:: Work task ::
Only the lines from the beginning of the data below through the line containing "diploma in ontvangst mogen nemen." belong in the response, each copied exactly.

■ ■ ■

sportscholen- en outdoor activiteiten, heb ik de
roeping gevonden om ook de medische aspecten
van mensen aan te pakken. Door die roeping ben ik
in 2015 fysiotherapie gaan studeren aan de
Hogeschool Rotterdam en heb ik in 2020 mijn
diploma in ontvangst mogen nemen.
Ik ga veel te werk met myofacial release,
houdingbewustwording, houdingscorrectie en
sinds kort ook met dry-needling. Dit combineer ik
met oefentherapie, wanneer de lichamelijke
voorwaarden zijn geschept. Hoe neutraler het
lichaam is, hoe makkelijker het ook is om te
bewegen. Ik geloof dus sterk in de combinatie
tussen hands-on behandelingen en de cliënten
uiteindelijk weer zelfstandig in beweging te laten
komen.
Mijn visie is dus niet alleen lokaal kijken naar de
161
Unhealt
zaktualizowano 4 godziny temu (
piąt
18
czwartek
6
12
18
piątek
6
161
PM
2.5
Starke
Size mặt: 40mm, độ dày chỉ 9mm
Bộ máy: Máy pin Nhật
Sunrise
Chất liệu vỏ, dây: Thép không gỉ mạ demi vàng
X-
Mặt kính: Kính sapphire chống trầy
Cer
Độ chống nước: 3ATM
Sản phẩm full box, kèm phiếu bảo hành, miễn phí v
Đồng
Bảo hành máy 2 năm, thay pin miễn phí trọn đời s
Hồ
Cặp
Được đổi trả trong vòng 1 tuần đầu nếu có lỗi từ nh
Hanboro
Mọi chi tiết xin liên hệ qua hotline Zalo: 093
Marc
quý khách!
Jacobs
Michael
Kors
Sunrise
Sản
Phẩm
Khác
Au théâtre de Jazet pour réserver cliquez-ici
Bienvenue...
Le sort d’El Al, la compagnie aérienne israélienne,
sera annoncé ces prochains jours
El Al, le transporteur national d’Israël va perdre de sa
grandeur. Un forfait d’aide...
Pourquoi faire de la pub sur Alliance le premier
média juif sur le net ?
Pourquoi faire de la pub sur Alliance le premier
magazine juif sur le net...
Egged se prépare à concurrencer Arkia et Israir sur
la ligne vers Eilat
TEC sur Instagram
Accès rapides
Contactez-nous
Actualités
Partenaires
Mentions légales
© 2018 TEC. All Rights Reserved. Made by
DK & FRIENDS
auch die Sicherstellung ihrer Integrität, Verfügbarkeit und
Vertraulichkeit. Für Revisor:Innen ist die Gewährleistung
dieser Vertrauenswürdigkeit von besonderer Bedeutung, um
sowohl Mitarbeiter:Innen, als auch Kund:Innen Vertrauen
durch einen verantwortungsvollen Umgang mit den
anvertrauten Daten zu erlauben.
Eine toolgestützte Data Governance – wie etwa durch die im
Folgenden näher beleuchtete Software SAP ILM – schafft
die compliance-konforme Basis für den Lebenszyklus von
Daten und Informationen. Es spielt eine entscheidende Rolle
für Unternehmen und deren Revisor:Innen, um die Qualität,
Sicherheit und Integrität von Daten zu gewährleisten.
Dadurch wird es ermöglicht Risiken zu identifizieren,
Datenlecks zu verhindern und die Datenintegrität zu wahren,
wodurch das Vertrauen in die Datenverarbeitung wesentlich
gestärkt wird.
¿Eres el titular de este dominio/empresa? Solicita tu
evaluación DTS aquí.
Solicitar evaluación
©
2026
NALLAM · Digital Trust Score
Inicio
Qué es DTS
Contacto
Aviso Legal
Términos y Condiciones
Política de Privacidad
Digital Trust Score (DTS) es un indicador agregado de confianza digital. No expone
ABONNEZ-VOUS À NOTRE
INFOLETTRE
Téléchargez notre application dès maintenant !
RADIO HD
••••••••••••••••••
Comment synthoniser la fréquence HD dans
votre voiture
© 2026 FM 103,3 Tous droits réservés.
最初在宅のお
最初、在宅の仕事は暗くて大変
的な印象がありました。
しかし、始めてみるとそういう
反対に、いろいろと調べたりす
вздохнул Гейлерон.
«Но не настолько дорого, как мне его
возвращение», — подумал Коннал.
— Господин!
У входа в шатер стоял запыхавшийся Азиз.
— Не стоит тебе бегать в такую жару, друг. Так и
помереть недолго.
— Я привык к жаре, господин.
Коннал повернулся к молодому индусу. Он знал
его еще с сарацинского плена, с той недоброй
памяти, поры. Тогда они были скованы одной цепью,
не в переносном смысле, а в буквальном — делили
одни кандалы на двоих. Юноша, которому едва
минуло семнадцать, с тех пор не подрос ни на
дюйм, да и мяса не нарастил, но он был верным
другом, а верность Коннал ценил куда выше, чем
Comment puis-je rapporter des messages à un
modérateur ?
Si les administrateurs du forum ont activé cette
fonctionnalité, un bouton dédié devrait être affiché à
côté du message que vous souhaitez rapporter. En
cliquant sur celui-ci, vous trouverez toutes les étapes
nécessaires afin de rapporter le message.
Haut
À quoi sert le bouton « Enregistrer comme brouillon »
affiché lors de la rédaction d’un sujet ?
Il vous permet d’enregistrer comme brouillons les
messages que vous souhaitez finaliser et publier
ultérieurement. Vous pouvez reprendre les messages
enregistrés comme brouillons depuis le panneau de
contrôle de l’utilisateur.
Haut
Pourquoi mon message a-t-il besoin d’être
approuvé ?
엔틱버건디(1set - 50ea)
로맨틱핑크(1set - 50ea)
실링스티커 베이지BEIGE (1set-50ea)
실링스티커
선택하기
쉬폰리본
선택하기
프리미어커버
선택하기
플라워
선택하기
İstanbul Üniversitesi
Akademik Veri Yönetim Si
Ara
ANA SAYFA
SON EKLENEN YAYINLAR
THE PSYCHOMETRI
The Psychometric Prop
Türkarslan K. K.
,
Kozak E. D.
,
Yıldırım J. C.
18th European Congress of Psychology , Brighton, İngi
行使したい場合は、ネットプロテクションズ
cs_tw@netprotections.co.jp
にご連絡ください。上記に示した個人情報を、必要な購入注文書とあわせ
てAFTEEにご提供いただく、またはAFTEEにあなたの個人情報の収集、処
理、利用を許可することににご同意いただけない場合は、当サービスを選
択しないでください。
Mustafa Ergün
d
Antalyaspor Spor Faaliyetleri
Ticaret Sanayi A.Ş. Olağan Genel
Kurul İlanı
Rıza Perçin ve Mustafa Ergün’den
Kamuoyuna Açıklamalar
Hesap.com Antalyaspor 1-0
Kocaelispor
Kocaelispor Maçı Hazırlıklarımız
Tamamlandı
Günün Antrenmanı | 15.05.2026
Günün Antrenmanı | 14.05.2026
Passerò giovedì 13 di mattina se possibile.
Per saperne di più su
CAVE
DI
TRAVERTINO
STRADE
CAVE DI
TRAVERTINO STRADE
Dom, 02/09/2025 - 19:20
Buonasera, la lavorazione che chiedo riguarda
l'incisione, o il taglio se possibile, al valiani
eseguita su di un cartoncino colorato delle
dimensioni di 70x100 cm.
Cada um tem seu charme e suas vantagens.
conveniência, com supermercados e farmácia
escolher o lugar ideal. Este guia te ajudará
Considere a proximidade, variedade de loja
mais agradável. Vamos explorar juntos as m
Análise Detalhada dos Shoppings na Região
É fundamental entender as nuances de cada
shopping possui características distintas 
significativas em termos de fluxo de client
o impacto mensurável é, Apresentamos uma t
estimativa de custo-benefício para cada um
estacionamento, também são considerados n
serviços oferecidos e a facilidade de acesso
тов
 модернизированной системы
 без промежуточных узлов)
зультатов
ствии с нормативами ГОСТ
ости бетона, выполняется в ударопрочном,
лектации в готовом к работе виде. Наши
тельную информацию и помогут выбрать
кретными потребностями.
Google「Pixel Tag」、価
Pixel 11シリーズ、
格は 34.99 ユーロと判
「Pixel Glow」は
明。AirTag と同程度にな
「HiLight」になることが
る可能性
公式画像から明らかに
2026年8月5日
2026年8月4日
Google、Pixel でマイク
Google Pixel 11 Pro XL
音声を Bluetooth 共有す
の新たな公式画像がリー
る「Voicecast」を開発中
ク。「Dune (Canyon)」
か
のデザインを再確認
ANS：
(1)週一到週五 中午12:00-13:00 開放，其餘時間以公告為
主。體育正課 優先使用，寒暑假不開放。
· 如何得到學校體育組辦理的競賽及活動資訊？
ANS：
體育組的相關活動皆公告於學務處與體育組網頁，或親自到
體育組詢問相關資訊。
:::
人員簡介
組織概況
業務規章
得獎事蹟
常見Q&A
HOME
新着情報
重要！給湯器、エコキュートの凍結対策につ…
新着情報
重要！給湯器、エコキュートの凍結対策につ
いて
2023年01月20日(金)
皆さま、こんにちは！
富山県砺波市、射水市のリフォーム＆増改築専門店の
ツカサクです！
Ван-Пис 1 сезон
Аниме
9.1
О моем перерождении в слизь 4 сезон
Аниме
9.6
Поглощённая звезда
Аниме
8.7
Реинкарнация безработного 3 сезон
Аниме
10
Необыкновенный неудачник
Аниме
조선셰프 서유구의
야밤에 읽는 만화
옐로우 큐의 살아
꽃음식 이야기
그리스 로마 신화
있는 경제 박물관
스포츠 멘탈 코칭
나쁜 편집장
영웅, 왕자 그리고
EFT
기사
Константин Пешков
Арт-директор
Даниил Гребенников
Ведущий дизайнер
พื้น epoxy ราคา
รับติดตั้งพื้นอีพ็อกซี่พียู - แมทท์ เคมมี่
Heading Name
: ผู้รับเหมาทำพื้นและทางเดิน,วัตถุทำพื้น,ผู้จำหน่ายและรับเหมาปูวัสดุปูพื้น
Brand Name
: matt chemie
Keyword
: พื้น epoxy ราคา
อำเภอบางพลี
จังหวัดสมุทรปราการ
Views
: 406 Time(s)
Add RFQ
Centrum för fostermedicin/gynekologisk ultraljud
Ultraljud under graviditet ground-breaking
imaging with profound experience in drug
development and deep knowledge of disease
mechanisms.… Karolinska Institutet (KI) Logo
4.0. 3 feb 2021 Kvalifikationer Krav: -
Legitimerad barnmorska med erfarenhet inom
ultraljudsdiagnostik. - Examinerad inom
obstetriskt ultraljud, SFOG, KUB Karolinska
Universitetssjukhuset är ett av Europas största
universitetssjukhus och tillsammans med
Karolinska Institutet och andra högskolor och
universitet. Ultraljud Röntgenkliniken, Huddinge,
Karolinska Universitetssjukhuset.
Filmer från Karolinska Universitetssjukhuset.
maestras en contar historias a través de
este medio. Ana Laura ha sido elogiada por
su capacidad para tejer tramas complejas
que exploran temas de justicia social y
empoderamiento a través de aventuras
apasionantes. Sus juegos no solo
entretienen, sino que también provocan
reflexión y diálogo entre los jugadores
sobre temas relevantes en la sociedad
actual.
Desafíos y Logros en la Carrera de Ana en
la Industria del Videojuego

■ ■ ■

:: Task output ::
sportscholen- en outdoor activiteiten, heb ik de
roeping gevonden om ook de medische aspecten
van mensen aan te pakken. Door die roeping ben ik
in 2015 fysiotherapie gaan studeren aan de
Hogeschool Rotterdam en heb ik in 2020 mijn
diploma in ontvangst mogen nemen.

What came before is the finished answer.